Text segment:

----

PHARMACOLOGIC POTENCY AND SELECTIVITY OF A NEW BRONCHODILATOR AGENT: SOTERENOL (MJ 1992)

¹ Department of Pharmacology, Mead Johnson Research Center, Evansville, Indiana; Department of Pharmacology, University of Pennsylvania School of Medicine, Philadelphia, Pennsylvania

Soterenol (MJ 1992), a methanesulfonamido-phenethanolamine related structurally to isoproterenol, was a highly effective bronchodilator agent in several animal species by various routes of administration. The bronchodilator potency of soterenol was equivalent to, or greater than, that of isoproterenol; the duration of bronchodilation after soterenol was consistently and significantly greater than that induced by isoproterenol. The latter agent frequently caused a secondary, pronounced increase in pulmonary airway resistance. This phenomenon did not occur after soterenol administration. Cardiovascular responses to soterenol were decidedly less in both cats and dogs than those evoked by equipotent bronchodilator amounts of isoproterenol. Administration of soterenol by intrapulmonic or intraduodenal routes was particularly devoid of cardiovascular involvement. The total pharmacologic evaluation of soterenol indicated a dominant beta adrenergic receptor stimulant effect subserving bronchodilation accompanied by a lesser proportion of alpha adrenergic receptor stimulant action. The latter mechanistic component was not shared by isoproterenol. Large safety margins between effective bronchodilatory dosage and toxic amounts of soterenol were revealed by toxicity studies in guinea pigs and dogs by various routes of administration.

----

In the soterenol abstract, which animals were used in the toxicity studies?

----

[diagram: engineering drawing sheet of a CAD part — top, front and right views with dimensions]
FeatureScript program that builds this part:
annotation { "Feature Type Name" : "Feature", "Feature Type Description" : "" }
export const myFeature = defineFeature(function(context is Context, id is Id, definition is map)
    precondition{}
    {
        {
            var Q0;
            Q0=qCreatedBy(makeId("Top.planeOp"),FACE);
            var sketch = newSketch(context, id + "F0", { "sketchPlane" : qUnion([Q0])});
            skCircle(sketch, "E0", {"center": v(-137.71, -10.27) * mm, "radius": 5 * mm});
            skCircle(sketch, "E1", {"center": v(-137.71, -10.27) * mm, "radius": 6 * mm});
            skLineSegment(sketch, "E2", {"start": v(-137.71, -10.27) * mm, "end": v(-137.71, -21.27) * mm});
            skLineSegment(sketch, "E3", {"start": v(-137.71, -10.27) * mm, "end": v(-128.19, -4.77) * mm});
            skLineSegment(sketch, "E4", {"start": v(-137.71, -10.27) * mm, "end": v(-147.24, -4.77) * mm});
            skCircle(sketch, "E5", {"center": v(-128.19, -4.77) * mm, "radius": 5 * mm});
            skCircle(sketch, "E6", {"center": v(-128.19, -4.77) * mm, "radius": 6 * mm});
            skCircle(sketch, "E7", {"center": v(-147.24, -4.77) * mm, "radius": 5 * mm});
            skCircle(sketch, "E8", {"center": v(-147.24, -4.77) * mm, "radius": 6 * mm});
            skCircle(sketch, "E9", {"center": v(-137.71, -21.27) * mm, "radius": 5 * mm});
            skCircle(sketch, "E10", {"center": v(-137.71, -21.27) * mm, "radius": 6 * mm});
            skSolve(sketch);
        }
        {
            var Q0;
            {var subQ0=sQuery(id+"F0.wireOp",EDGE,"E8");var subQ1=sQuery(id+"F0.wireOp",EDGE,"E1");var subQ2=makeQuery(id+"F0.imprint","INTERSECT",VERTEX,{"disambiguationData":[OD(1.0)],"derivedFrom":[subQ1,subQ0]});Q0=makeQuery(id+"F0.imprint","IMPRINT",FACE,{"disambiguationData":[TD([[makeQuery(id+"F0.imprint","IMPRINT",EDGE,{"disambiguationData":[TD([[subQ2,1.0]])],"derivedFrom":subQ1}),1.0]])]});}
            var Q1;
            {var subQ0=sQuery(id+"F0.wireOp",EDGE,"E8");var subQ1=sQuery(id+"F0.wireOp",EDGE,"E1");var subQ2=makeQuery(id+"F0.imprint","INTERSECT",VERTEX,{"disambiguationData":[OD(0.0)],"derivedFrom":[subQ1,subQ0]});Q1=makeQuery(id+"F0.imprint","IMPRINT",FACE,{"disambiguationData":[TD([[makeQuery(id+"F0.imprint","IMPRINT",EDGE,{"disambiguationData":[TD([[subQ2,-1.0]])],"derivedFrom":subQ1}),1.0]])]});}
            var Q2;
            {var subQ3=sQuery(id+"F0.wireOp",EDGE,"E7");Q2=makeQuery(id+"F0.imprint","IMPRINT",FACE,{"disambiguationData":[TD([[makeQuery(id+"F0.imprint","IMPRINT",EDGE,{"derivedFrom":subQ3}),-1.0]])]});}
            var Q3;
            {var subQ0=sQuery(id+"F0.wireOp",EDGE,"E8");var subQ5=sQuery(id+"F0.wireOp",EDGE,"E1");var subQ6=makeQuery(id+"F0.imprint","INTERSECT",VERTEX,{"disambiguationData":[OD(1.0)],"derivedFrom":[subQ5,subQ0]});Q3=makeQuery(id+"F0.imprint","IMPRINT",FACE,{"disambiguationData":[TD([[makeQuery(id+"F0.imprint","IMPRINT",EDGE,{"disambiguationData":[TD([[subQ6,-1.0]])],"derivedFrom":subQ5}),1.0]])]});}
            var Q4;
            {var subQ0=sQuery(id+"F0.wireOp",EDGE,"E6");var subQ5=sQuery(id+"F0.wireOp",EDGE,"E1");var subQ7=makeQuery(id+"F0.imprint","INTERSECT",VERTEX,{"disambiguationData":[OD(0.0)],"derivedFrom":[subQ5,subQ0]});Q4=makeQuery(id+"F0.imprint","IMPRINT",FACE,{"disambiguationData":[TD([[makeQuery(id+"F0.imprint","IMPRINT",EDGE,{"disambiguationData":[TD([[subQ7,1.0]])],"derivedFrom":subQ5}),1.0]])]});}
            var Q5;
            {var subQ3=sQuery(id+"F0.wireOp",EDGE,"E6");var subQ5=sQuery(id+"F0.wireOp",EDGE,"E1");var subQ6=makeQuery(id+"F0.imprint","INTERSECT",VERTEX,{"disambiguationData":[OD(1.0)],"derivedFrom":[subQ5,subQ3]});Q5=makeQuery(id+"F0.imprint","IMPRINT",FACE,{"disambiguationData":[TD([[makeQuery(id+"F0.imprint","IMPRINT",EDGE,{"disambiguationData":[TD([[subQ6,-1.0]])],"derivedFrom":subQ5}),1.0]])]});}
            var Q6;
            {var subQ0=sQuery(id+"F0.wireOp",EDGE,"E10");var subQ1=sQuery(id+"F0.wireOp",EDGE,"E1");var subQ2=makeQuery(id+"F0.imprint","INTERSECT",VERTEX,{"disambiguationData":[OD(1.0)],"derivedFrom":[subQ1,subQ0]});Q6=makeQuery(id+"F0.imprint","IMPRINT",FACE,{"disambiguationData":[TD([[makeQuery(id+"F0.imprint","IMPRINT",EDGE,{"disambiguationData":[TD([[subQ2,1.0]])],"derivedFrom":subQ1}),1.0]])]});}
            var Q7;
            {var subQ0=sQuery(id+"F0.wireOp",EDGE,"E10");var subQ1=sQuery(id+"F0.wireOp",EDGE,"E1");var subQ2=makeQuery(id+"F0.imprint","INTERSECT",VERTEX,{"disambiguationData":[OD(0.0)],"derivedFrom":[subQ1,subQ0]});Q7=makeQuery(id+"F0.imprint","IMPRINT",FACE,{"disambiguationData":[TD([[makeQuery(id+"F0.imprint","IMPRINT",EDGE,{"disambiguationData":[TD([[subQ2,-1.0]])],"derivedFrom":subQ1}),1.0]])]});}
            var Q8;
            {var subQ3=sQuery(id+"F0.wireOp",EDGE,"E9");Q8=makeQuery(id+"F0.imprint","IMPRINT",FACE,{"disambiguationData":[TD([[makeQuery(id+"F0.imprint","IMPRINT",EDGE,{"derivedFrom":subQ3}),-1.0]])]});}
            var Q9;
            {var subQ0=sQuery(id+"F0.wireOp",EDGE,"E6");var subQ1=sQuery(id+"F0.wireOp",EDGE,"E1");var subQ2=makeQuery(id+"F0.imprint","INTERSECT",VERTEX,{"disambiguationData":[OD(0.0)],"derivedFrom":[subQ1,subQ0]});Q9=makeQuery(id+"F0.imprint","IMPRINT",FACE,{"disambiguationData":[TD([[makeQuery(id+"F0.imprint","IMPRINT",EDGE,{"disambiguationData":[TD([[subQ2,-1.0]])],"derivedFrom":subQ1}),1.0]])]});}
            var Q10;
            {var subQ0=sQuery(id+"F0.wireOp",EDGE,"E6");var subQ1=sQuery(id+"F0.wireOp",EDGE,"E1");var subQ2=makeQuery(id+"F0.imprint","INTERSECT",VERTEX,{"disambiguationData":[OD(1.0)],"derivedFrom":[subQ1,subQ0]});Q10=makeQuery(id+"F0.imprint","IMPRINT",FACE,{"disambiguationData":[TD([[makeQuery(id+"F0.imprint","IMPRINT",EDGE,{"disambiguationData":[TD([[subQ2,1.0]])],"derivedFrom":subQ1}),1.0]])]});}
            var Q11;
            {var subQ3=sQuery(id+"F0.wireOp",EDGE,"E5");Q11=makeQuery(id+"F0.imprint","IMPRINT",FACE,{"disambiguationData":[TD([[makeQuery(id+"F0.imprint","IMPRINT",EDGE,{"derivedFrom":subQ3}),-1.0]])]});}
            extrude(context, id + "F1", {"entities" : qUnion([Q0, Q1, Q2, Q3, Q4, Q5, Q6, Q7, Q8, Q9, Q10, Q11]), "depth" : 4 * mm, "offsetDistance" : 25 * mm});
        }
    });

----

Your solution: Guinea pigs and dogs.